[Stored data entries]
● ● ●

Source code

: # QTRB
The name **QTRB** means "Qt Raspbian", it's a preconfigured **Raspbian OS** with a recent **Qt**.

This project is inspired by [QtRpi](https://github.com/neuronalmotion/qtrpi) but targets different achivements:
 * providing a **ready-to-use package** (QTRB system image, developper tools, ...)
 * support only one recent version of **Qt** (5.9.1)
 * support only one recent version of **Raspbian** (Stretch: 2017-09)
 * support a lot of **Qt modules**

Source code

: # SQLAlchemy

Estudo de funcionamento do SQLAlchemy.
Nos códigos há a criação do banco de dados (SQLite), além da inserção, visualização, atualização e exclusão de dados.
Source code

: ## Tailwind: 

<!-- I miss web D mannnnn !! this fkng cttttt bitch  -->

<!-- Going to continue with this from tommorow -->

● ● ●

Work required ::
Would you write out the full set of records above without alteration?

Task answer ::
Source code

: # QTRB
The name **QTRB** means "Qt Raspbian", it's a preconfigured **Raspbian OS** with a recent **Qt**.

This project is inspired by [QtRpi](https://github.com/neuronalmotion/qtrpi) but targets different achivements:
 * providing a **ready-to-use package** (QTRB system image, developper tools, ...)
 * support only one recent version of **Qt** (5.9.1)
 * support only one recent version of **Raspbian** (Stretch: 2017-09)
 * support a lot of **Qt modules**

Source code

: # SQLAlchemy

Estudo de funcionamento do SQLAlchemy.
Nos códigos há a criação do banco de dados (SQLite), além da inserção, visualização, atualização e exclusão de dados.
Source code

: ## Tailwind: 

<!-- I miss web D mannnnn !! this fkng cttttt bitch  -->

<!-- Going to continue with this from tommorow -->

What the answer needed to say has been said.